Recensione: Transylvanian Dreams
Può un disco nascere dall’ammirazione per i pensieri e le opere di un personaggio storico della scena black norvegese? Certo che può, soprattutto se costui è Dead, di cui non serve dire altro che non sia il nome.
Gli ungheresi Tymah intendono omaggiare, con un emblematico “this album is dedicated to Dead and to His Evil Black Art”, proprio l’arte del defunto singer, suonando puro true black ispirato da Mayhem e Darkthrone. Il merito di supportarli va alla No Colours, forte d’aver scovato in Ungheria una band che sembra rimasta nel congelatore dagli anni ’90, pronta a liberare la stessa carica primordiale degli anni d’oro.

Estratto dei dati -

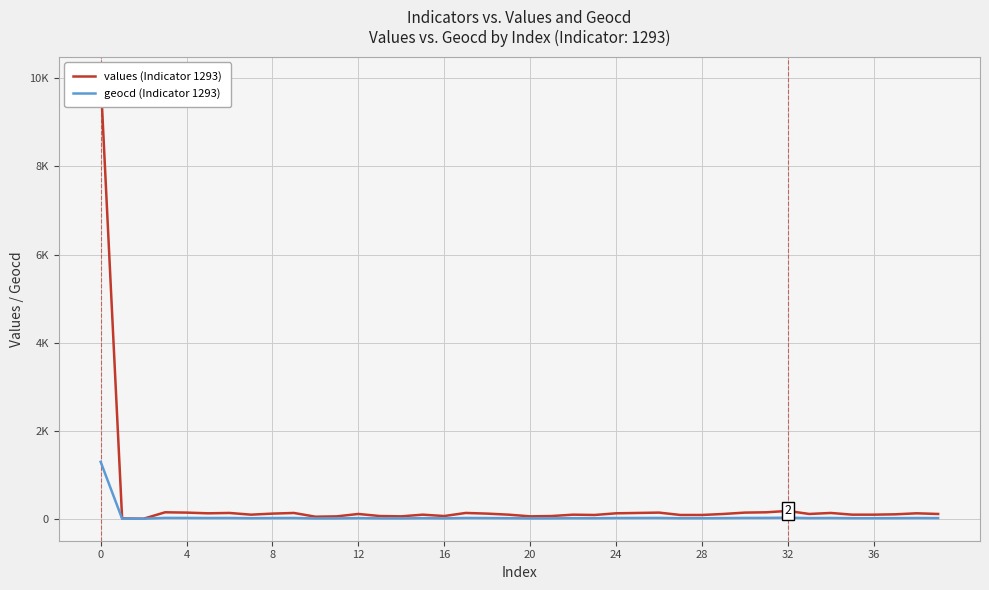

Is it true that values (Indicator 1293) equals 19 at 16?

False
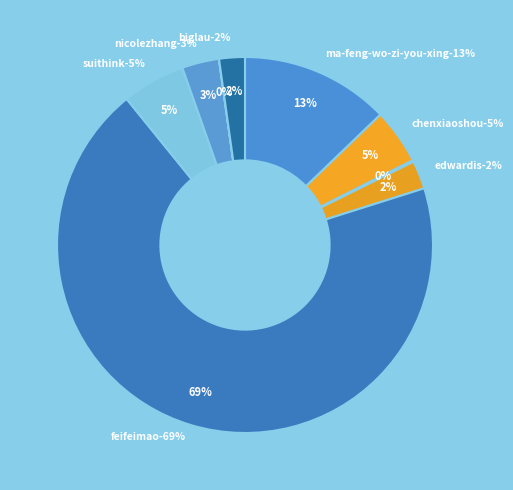

Which category has the biggest portion of the pie?

feifeimao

Consegne dell'esercizio -
[1] Per favore, riscrivi in forma più breve il paragrafo della recensione che comincia con "Gli ungheresi Tymah intendono omaggiare", mantenendone i fatti principali.
[2] Riprendi la recensione di Transylvanian Dreams subito dopo l'ultima frase presente e prosegui il testo.
Per questo esercizio le righe non servono.

Soluzioni dell'esercizio -
[1] Gli ungheresi Tymah rendono omaggio all'arte del defunto cantante Dead, a cui dedicano l'album con la frase "this album is dedicated to Dead and to His Evil Black Art", e suonano un true black puro ispirato a Mayhem e Darkthrone. Li sostiene la No Colours, che ha trovato in Ungheria una band ferma agli anni '90 e capace di sprigionare la carica primordiale di quegli anni d'oro.

[2]
A guidare il gruppo la female vocalist Dim, incazzata sputa-odio posseduta dal pathos ed irrispettosa verso le proprie dilaniate tonsille, che non va per il sottile nemmeno nel momento di scrivere i greetings del booklet, con i quali dispensa ben pochi elogi alla scena del suo paese.
Dim è uno dei nodi nevralgici dei i brani dei Tymah, ai quali dà un tono truce con urla sgraziate in lingua ungherese, diventando terribilmente fascinosa quando sembra strillare come una bestia posseduta, nascosta in un punto imprecisato della macchia che costeggia le lugubri spianate descritte dal disco.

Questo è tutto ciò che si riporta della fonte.